La geisha è un’artista del mondo che fluttua.
Danza.
Canta.
Vi intrattiene.
Tutto quello che volete.
Il resto è ombra.
Il resto è segreto.”
Nonostante il dolore per il tradimento subito, il cuore puro di Sayuri è destinato all'amore vero: una mattina un uomo sconosciuto, richiede nuovamente la sua presenza come geisha, riscattando inaspettatamente il suo debito.
Sayuri si prepara nuovamente, si veste con attenzione, si trucca e attende sotto al gazebo di un parco l'arrivo dell'uomo misterioso che l'aveva richiesta nonostante il suo nome non godesse più del valore dell'epoca.
Tra le luci del crepuscolo e i riflessi rosa dei fiori sull'acqua del fiume la donna rimane sorpresa nel riconosce il volto del Direttore Generale, l'unico uomo che avesse mai realmente amato e che, ormai lontano da qualsiasi infrastruttura sociale e senza più nessun delicato equilibrio da rispettare, può finalmente confessare il suo amore per lei, dando il via ad una nuova vita per entrambi basata su un sentimento puro e sincero, che nemmeno gli anni, i conflitti e la guerra erano riusciti a spegnere.
'Non si può dire al sole "più sole". O alla pioggia "meno pioggia".
Per un uomo, la geisha può essere solo una moglie a metà. Siamo le mogli del crepuscolo.'
«Dalla visione di questo film ho riconosciuto una connessione profonda: estrapolate dalla cultura giapponese dell'epoca, le dinamiche illustrate possono essere riportate ad una qualsiasi altra vita del giorno d'oggi»
«Quante volte ci fossilizziamo nel raggiungimento di un ideale imposto, di una figura di un determinato livello? Talvolta, anche al costo di perdere la consapevolezza di noi stessi, andiamo avanti in un percorso che, senza accorgercene, è cambiato o ci sta cambiando. L'annullamento di noi stessi per la società, per un lavoro o per un singolo individuo mi fa molta paura.»
«Personalmente vivo con il terrore che questo possa accadermi e mi chiedo ogni giorno se veramente sto facendo quello che voglio, se sto andando nella direzione libera che mi rispecchia, se sono realmente io quello che sono diventato e quello che potrei diventare.
Non è sempre facile, ma forse fa parte della crescita»
«L'eleganza e la geometria di questo film mi hanno incantato.

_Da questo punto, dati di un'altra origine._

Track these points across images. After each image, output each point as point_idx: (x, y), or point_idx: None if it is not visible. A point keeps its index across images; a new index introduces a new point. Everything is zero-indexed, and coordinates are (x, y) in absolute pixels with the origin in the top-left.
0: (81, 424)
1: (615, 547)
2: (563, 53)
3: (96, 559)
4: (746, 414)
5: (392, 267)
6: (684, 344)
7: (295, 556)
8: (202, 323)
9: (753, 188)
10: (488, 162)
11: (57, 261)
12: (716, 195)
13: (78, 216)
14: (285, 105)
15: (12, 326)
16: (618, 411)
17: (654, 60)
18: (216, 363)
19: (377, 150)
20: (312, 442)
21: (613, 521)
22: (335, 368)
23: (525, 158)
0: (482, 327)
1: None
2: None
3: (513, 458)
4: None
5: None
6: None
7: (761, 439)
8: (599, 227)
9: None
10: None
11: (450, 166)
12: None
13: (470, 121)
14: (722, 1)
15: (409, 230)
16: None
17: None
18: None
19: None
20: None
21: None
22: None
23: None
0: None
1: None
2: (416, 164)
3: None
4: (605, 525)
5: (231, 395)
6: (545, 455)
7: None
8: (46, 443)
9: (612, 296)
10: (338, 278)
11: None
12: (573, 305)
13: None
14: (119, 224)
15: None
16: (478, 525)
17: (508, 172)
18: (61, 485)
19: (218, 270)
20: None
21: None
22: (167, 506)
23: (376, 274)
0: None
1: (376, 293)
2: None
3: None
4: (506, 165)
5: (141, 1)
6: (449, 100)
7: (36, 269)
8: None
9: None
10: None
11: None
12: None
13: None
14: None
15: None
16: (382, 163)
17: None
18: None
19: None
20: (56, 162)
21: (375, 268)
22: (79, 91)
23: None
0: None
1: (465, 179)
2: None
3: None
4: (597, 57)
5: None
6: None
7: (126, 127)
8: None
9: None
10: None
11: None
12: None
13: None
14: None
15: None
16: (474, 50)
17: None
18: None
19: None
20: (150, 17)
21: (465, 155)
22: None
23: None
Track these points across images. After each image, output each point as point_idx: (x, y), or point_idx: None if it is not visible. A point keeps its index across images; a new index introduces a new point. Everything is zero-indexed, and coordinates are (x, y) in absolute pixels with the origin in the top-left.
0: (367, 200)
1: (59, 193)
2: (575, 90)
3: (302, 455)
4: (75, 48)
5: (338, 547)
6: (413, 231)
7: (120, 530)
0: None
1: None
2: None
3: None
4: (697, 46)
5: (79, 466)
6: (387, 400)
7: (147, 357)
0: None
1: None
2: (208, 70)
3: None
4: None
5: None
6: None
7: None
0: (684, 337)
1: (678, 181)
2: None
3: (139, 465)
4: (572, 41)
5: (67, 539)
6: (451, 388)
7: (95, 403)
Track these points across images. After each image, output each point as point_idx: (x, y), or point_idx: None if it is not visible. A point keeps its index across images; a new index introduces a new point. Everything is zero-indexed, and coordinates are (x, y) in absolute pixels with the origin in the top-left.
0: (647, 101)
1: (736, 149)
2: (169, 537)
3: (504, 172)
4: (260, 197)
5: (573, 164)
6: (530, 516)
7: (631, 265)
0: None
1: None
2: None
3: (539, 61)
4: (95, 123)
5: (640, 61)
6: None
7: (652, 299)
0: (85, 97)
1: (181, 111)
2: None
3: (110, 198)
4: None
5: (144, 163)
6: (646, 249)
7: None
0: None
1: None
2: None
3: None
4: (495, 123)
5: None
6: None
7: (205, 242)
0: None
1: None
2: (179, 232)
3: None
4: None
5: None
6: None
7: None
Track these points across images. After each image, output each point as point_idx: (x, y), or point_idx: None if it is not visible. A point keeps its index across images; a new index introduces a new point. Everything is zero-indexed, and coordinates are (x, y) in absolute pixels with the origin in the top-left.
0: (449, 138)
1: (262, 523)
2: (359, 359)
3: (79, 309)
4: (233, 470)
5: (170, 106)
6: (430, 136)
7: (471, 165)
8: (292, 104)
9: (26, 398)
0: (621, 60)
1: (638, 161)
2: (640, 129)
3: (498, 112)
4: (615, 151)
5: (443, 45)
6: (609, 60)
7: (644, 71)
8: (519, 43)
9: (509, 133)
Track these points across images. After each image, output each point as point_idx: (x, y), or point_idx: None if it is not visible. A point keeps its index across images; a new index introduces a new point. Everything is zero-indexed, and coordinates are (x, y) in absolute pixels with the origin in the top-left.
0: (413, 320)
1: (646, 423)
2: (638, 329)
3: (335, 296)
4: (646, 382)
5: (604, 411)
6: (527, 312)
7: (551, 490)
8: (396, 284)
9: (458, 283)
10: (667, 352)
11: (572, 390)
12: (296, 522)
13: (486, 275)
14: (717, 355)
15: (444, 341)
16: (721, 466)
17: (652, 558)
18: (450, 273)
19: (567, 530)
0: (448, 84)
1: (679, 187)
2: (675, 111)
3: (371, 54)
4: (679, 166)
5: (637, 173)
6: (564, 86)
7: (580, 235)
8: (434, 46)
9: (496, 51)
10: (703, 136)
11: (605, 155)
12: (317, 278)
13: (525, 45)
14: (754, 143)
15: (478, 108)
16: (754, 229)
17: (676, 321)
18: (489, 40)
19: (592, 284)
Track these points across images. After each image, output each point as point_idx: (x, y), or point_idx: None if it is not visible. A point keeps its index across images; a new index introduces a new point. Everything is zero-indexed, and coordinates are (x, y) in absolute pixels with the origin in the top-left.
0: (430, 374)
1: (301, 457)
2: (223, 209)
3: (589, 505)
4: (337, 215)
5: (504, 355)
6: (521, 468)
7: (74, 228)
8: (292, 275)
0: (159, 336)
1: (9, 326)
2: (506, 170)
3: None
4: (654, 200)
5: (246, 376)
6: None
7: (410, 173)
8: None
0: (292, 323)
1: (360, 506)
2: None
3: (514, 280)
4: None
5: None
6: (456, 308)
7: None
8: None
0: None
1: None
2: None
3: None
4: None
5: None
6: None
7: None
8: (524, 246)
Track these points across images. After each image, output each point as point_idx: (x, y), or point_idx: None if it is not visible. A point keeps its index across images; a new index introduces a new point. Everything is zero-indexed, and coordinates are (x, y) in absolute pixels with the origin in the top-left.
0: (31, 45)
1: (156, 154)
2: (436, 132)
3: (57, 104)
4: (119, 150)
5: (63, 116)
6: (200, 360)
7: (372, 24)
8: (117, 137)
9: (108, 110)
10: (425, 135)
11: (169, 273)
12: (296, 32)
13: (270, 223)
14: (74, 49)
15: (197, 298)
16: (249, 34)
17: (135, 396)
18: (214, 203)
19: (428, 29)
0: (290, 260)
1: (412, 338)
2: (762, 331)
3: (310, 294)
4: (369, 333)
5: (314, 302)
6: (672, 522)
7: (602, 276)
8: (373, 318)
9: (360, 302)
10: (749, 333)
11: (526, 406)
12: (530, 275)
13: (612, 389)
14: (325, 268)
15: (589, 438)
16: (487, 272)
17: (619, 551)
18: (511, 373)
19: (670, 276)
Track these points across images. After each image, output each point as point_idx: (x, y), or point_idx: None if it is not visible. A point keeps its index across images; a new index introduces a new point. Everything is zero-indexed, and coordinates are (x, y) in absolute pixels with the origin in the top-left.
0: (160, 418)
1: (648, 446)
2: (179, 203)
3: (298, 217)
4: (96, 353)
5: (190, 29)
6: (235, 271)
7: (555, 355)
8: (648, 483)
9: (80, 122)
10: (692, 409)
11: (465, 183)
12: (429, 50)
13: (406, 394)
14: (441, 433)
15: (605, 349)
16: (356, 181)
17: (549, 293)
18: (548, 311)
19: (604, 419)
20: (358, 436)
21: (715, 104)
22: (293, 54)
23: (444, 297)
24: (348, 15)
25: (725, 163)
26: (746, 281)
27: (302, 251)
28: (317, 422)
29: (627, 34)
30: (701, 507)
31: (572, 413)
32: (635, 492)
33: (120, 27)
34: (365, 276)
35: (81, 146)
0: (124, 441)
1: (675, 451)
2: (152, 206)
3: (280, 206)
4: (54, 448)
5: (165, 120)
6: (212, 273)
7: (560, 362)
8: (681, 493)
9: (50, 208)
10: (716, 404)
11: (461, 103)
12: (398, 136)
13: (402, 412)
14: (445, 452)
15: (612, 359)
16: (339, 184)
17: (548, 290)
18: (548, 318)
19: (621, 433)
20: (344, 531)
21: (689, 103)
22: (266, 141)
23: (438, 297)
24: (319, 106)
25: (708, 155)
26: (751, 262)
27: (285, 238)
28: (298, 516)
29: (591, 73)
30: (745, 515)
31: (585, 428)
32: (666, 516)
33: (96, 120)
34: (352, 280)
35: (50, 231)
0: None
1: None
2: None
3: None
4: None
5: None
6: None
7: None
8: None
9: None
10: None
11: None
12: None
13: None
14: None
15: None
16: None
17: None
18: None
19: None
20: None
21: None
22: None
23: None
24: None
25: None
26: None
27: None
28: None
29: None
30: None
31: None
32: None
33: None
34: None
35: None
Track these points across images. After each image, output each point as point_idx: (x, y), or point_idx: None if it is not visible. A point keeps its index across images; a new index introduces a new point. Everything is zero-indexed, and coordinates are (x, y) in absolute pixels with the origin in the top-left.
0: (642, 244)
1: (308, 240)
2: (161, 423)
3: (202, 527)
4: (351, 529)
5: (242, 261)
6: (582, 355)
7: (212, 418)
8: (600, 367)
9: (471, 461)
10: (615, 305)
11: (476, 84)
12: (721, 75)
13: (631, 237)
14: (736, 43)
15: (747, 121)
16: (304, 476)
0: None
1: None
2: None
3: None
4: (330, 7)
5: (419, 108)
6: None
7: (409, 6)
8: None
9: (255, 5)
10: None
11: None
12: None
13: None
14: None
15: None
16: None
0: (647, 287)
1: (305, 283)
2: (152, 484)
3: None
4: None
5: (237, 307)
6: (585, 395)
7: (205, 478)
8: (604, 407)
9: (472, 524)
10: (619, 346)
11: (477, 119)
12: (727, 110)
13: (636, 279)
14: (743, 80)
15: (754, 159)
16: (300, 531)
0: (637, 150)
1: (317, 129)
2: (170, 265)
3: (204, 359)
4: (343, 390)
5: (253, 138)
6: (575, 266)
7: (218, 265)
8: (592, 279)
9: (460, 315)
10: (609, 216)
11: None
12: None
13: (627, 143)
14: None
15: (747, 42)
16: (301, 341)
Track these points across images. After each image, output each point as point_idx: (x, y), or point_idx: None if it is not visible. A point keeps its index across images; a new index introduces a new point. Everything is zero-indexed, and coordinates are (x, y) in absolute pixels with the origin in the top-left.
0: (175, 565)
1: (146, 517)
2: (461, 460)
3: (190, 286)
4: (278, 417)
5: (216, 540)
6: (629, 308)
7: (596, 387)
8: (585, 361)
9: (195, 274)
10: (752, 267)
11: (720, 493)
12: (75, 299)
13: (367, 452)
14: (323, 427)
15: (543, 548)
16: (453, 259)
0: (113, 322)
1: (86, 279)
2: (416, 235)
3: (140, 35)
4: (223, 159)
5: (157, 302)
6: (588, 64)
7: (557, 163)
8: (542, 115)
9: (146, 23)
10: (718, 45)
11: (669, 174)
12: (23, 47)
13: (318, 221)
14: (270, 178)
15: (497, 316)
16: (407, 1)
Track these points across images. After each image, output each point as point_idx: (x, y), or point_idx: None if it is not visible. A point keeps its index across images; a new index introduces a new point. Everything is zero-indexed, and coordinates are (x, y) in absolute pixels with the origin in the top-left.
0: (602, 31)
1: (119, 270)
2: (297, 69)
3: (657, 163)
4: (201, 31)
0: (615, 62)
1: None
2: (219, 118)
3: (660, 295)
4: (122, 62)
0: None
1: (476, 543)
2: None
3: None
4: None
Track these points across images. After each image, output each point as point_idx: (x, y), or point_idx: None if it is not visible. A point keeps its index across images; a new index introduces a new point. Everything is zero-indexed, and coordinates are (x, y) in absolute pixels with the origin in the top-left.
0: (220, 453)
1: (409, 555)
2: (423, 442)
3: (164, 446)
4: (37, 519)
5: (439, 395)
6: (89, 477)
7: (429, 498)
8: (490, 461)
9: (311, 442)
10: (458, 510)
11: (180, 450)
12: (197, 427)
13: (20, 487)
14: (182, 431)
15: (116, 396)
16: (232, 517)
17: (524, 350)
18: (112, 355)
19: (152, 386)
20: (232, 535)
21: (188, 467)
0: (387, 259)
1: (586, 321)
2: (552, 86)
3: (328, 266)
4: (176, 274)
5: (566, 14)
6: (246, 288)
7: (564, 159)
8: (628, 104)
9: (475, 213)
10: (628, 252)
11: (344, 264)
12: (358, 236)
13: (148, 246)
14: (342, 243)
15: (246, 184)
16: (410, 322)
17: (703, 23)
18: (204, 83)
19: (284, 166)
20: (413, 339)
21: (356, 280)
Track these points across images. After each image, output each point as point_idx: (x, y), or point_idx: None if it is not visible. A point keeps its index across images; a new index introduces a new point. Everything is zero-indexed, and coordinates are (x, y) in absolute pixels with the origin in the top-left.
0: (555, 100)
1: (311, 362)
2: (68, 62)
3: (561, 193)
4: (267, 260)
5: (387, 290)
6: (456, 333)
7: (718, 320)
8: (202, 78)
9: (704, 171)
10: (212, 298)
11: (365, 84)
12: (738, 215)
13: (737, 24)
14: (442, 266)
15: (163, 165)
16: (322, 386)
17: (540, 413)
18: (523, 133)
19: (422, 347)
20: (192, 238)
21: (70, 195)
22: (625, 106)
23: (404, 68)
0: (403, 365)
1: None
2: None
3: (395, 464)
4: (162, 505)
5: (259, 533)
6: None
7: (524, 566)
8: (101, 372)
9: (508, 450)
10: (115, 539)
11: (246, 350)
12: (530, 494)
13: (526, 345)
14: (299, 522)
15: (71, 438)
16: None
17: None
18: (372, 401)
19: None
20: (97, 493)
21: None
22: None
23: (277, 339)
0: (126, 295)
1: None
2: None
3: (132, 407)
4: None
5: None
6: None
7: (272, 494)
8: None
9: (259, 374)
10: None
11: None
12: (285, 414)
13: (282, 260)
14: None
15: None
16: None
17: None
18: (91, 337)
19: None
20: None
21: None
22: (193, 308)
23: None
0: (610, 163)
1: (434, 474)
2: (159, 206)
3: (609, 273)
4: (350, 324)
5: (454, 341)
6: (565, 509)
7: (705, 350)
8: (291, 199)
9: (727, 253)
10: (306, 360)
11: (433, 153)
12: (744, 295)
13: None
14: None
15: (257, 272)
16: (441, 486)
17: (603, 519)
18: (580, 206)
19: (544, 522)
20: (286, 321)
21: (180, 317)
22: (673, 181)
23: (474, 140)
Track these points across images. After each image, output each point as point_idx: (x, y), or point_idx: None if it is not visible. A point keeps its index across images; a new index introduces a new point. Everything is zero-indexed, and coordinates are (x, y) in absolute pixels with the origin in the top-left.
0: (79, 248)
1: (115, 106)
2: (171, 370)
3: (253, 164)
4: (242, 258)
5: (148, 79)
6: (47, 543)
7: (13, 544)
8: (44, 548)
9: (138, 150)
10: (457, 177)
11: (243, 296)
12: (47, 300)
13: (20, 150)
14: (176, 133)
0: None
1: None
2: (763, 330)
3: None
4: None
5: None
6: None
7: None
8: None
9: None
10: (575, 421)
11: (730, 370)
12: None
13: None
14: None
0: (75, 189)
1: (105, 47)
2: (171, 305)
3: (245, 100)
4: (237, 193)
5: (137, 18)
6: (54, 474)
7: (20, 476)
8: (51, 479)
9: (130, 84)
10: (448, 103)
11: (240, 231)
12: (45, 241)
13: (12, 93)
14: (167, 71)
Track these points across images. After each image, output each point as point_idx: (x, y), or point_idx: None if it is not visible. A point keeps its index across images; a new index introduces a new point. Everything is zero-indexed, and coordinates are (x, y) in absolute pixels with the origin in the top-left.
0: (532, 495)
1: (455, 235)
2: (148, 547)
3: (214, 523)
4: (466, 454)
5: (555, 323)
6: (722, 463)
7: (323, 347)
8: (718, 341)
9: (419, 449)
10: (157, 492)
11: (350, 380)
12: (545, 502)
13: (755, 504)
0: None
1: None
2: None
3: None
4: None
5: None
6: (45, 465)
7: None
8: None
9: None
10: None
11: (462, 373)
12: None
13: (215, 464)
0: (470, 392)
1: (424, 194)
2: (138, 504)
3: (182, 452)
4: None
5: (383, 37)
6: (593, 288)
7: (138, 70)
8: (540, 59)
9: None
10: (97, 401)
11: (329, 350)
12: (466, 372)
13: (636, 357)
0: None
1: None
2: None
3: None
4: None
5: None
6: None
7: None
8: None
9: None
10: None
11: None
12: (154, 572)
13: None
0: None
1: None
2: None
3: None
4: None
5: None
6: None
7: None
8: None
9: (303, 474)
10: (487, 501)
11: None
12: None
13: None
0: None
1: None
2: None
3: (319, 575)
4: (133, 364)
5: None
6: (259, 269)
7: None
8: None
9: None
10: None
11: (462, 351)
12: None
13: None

La cura per i dettagli e la lentezza nella preparazione sono così coinvolgenti da essere quasi piacevolmente estenuanti. Voglio pensare che a Sayuri piacesse essere una geisha e amasse quel mondo nonostante non fosse disposta ad accettarne tutte le dinamiche e al tempo stesso non volesse rinunciare a se stessa.»
'"Eppure apprendere la gentilezza, dopo tanta poca gentilezza, capire come una bambina con più coraggio di quanto creda, trovi le sue preghiere esaudite, non può chiamarsi felicità?"
«Una conclusione a lieto fine, come un albero di sakura che letteralmente rinasce tingendosi di un colore nuovo: un rosso sangue che assorbito dal terreno diventa rosa.
Assieme al nuovo colore, alle nuove vesti, si unisce una nuova possibilità di essere finalmente felice, felice nell'amore vero.»